Only science fiction explains the UN’s parallel universe

Netflix’s new series, 3 Body Problem, provides an insight into how Israel’s Gaza operations are perceived.

April 3, 2024 07:49
credit wikimedia star trek tos-mirrorkirkspock
Leonard Nimoy and William Shatner as Spock and Kirk in Star Trek episode 'Mirror, Mirror'
4 min read

I’ve been watching Netflix’s new sci-fi series, 3 Body Problem. It’s very good – as it should be at a reported cost of $160 million. Apart from anything else, it brilliantly brings to life some of the most complicated concepts of theoretical physics, so you don’t even realise you are thinking about these ideas as you follow what’s going on.

I won’t give away the plot, other than to say that one of the key concepts it deals with is the multiverse – the idea that there are any number of parallel universes existing alongside each other. This is where I reveal my inner Trekkie. One of my favourite Star Trek episodes is Mirror, Mirror, when a transporter problem beams Captain Kirk and his team into a parallel universe in which the Enterprise is part of a conquering empire and promotion is secured by killing rival officers.

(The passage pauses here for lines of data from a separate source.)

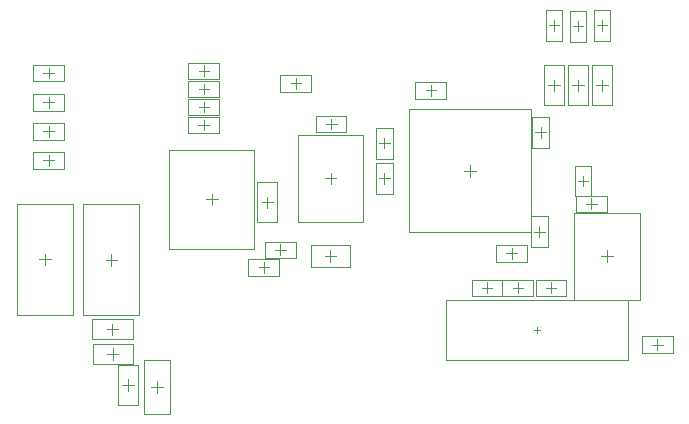
<source format=gbr>
%FSTAX23Y23*%
%MOIN*%
%SFA1B1*%

%IPPOS*%
%ADD72C,0.003937*%
%ADD73C,0.001968*%
%LNpcb1_mechanical_15-1*%
%LPD*%
G54D72*
X02158Y00337D02*
X02194D01*
X02176Y00319D02*
Y00355D01*
X02008Y00612D02*
Y00651D01*
X01989Y00632D02*
X02028D01*
X01087Y00871D02*
Y0091D01*
X01067Y00891D02*
X01106D01*
X00691Y00801D02*
Y0084D01*
X00672Y00821D02*
X00711D01*
X01551Y00896D02*
Y00935D01*
X01532Y00916D02*
X01571D01*
X01783Y00696D02*
Y00731D01*
X01766Y00713D02*
X01801D01*
X01928Y00864D02*
Y009D01*
X01911Y00882D02*
X01946D01*
X00847Y00595D02*
X00882D01*
X00864Y00577D02*
Y00613D01*
X00902Y00653D02*
X00938D01*
X0092Y00635D02*
Y00671D01*
X01991Y01383D02*
Y01419D01*
X01974Y01401D02*
X02009D01*
X01911Y01381D02*
Y01416D01*
X01894Y01398D02*
X01929D01*
X00647Y01129D02*
X00682D01*
X00664Y01111D02*
Y01147D01*
X00647Y01189D02*
X00682D01*
X00664Y01172D02*
Y01207D01*
X00647Y0125D02*
X00682D01*
X00664Y01232D02*
Y01268D01*
X01694Y00526D02*
X01729D01*
X01712Y00508D02*
Y00544D01*
X01831Y01383D02*
Y01419D01*
X01814Y01401D02*
X01849D01*
X00954Y01208D02*
X00989D01*
X00971Y0119D02*
Y01226D01*
X00646Y01069D02*
X00681D01*
X00664Y01051D02*
Y01087D01*
X01266Y00991D02*
Y01026D01*
X01249Y01008D02*
X01284D01*
X01086Y00613D02*
Y00652D01*
X01067Y00633D02*
X01106D01*
X00508Y00176D02*
Y00215D01*
X00488Y00195D02*
X00528D01*
X00341Y00306D02*
X0038D01*
X00361Y00286D02*
Y00325D01*
X01991Y01181D02*
Y0122D01*
X01972Y01201D02*
X02011D01*
X01911Y01181D02*
Y0122D01*
X01892Y01201D02*
X01931D01*
X01831Y01181D02*
Y0122D01*
X01812Y01201D02*
X01851D01*
X00411Y00182D02*
Y00221D01*
X00391Y00201D02*
X00431D01*
X00341Y00388D02*
X0038D01*
X0036Y00368D02*
Y00407D01*
X0013Y01048D02*
X00165D01*
X00148Y0103D02*
Y01066D01*
X0013Y01145D02*
X00165D01*
X00148Y01127D02*
Y01163D01*
X0013Y01242D02*
X00165D01*
X00148Y01224D02*
Y0126D01*
X0013Y00951D02*
X00165D01*
X00148Y00933D02*
Y00969D01*
X00876Y00791D02*
Y0083D01*
X00857Y00811D02*
X00896D01*
X01673Y00641D02*
X01708D01*
X01691Y00623D02*
Y00659D01*
X01404Y01184D02*
X01439D01*
X01422Y01166D02*
Y01202D01*
X01787Y01027D02*
Y01062D01*
X0177Y01044D02*
X01805D01*
X01266Y00873D02*
Y00909D01*
X01249Y00891D02*
X01284D01*
X01938Y00806D02*
X01974D01*
X01956Y00788D02*
Y00824D01*
X01591Y00526D02*
X01626D01*
X01609Y00508D02*
Y00544D01*
X01804Y00526D02*
X0184D01*
X01822Y00508D02*
Y00544D01*
X01071Y01072D02*
X01107D01*
X01089Y01054D02*
Y0109D01*
G54D73*
X01774Y00376D02*
Y00396D01*
X01764Y00386D02*
X01784D01*
X01471Y00285D02*
X02077D01*
Y00486*
X01471D02*
X02077D01*
X01471Y00285D02*
Y00486D01*
X02125Y00309D02*
Y00364D01*
X02227Y00309D02*
Y00364D01*
X02125D02*
X02227D01*
X02125Y00309D02*
X02227D01*
X019Y00487D02*
X02117D01*
X019Y00776D02*
X02117D01*
X019Y00487D02*
Y00776D01*
X02117Y00487D02*
Y00776D01*
X00978Y01035D02*
X01195D01*
X00978Y00746D02*
X01195D01*
Y01035*
X00978Y00746D02*
Y01035D01*
X0055Y00655D02*
X00833D01*
X0055Y00986D02*
X00833D01*
X0055Y00655D02*
Y00986D01*
X00833Y00655D02*
Y00986D01*
X01347Y00711D02*
X01756D01*
X01347Y01121D02*
X01756D01*
Y00711D02*
Y01121D01*
X01347Y00711D02*
Y01121D01*
X01756Y00662D02*
X01811D01*
X01756Y00765D02*
X01811D01*
X01756Y00662D02*
Y00765D01*
X01811Y00662D02*
Y00765D01*
X01901Y00831D02*
X01956D01*
X01901Y00933D02*
X01956D01*
X01901Y00831D02*
Y00933D01*
X01956Y00831D02*
Y00933D01*
X00915Y00567D02*
Y00622D01*
X00813Y00567D02*
Y00622D01*
Y00567D02*
X00915D01*
X00813Y00622D02*
X00915D01*
X00971Y00625D02*
Y0068D01*
X00869Y00625D02*
Y0068D01*
Y00625D02*
X00971D01*
X00869Y0068D02*
X00971D01*
X01964Y0135D02*
X02019D01*
X01964Y01452D02*
X02019D01*
X01964Y0135D02*
Y01452D01*
X02019Y0135D02*
Y01452D01*
X01884Y01347D02*
X01939D01*
X01884Y01449D02*
X01939D01*
X01884Y01347D02*
Y01449D01*
X01939Y01347D02*
Y01449D01*
X00613Y01102D02*
Y01157D01*
X00715Y01102D02*
Y01157D01*
X00613D02*
X00715D01*
X00613Y01102D02*
X00715D01*
X00613Y01162D02*
Y01217D01*
X00715Y01162D02*
Y01217D01*
X00613D02*
X00715D01*
X00613Y01162D02*
X00715D01*
X00613Y01222D02*
Y01277D01*
X00715Y01222D02*
Y01277D01*
X00613D02*
X00715D01*
X00613Y01222D02*
X00715D01*
X01763Y00498D02*
Y00553D01*
X0166Y00498D02*
Y00553D01*
Y00498D02*
X01763D01*
X0166Y00553D02*
X01763D01*
X01804Y0135D02*
X01859D01*
X01804Y01452D02*
X01859D01*
X01804Y0135D02*
Y01452D01*
X01859Y0135D02*
Y01452D01*
X0092Y0118D02*
Y01235D01*
X01022Y0118D02*
Y01235D01*
X0092D02*
X01022D01*
X0092Y0118D02*
X01022D01*
X00715Y01041D02*
Y01096D01*
X00612Y01041D02*
Y01096D01*
Y01041D02*
X00715D01*
X00612Y01096D02*
X00715D01*
X01239Y00957D02*
X01294D01*
X01239Y0106D02*
X01294D01*
X01239Y00957D02*
Y0106D01*
X01294Y00957D02*
Y0106D01*
X01021Y00597D02*
X01151D01*
X01021Y00668D02*
X01151D01*
Y00597D02*
Y00668D01*
X01021Y00597D02*
Y00668D01*
X00465Y00107D02*
X00551D01*
X00465Y00284D02*
X00551D01*
X00465Y00107D02*
Y00284D01*
X00551Y00107D02*
Y00284D01*
X00294Y00272D02*
Y00339D01*
X00428Y00272D02*
Y00339D01*
X00294D02*
X00428D01*
X00294Y00272D02*
X00428D01*
X01958Y01134D02*
X02025D01*
X01958Y01268D02*
X02025D01*
X01958Y01134D02*
Y01268D01*
X02025Y01134D02*
Y01268D01*
X01878Y01134D02*
X01945D01*
X01878Y01268D02*
X01945D01*
X01878Y01134D02*
Y01268D01*
X01945Y01134D02*
Y01268D01*
X01798Y01134D02*
X01865D01*
X01798Y01268D02*
X01865D01*
X01798Y01134D02*
Y01268D01*
X01865Y01134D02*
Y01268D01*
X00378Y00134D02*
X00445D01*
X00378Y00268D02*
X00445D01*
X00378Y00134D02*
Y00268D01*
X00445Y00134D02*
Y00268D01*
X00293Y00354D02*
Y00421D01*
X00427Y00354D02*
Y00421D01*
X00293D02*
X00427D01*
X00293Y00354D02*
X00427D01*
X00096Y0102D02*
Y01075D01*
X00199Y0102D02*
Y01075D01*
X00096D02*
X00199D01*
X00096Y0102D02*
X00199D01*
X00096Y01117D02*
Y01172D01*
X00199Y01117D02*
Y01172D01*
X00096D02*
X00199D01*
X00096Y01117D02*
X00199D01*
X00096Y01214D02*
Y01269D01*
X00199Y01214D02*
Y01269D01*
X00096D02*
X00199D01*
X00096Y01214D02*
X00199D01*
X00096Y00923D02*
Y00978D01*
X00199Y00923D02*
Y00978D01*
X00096D02*
X00199D01*
X00096Y00923D02*
X00199D01*
X00843Y00744D02*
X0091D01*
X00843Y00878D02*
X0091D01*
X00843Y00744D02*
Y00878D01*
X0091Y00744D02*
Y00878D01*
X00041Y00436D02*
Y00806D01*
X00227*
Y00436D02*
Y00806D01*
X00041Y00436D02*
X00227D01*
X00115Y00621D02*
X00154D01*
X00134Y00601D02*
Y0064D01*
X00263Y00435D02*
Y00805D01*
X00449*
Y00435D02*
Y00805D01*
X00263Y00435D02*
X00449D01*
X00337Y0062D02*
X00376D01*
X00356Y006D02*
Y00639D01*
X01639Y00613D02*
Y00668D01*
X01742Y00613D02*
Y00668D01*
X01639D02*
X01742D01*
X01639Y00613D02*
X01742D01*
X01473Y01156D02*
Y01211D01*
X0137Y01156D02*
Y01211D01*
Y01156D02*
X01473D01*
X0137Y01211D02*
X01473D01*
X0176Y00993D02*
X01815D01*
X0176Y01096D02*
X01815D01*
X0176Y00993D02*
Y01096D01*
X01815Y00993D02*
Y01096D01*
X01239Y00942D02*
X01294D01*
X01239Y0084D02*
X01294D01*
Y00942*
X01239Y0084D02*
Y00942D01*
X01905Y00778D02*
Y00833D01*
X02007Y00778D02*
Y00833D01*
X01905D02*
X02007D01*
X01905Y00778D02*
X02007D01*
X0166Y00498D02*
Y00553D01*
X01557Y00498D02*
Y00553D01*
Y00498D02*
X0166D01*
X01557Y00553D02*
X0166D01*
X01771Y00498D02*
Y00553D01*
X01873Y00498D02*
Y00553D01*
X01771D02*
X01873D01*
X01771Y00498D02*
X01873D01*
X0114Y01044D02*
Y01099D01*
X01038Y01044D02*
Y01099D01*
Y01044D02*
X0114D01*
X01038Y01099D02*
X0114D01*
M02*
</source>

I’ve been struggling to explain to myself, let alone to anyone else, how events in the Middle East of the past few months, let alone recent decades, could be properly explained in a deeper way than simply, “they hate Jews” (not that that isn’t almost always true). For much of the time, it’s as if – here we go – people are living in parallel universes.

Take the casualty figures cited since Israel began its response to Hamas’ massacre on October 7. This week’s tragic killing of aid workers in Gaza has rightly been universally condemned. And although the exact circumstances need to be fully investigated and the results published, there is no doubt that the actual incident happened. But that is not the case with the overall casualty figures that are widely bandied about.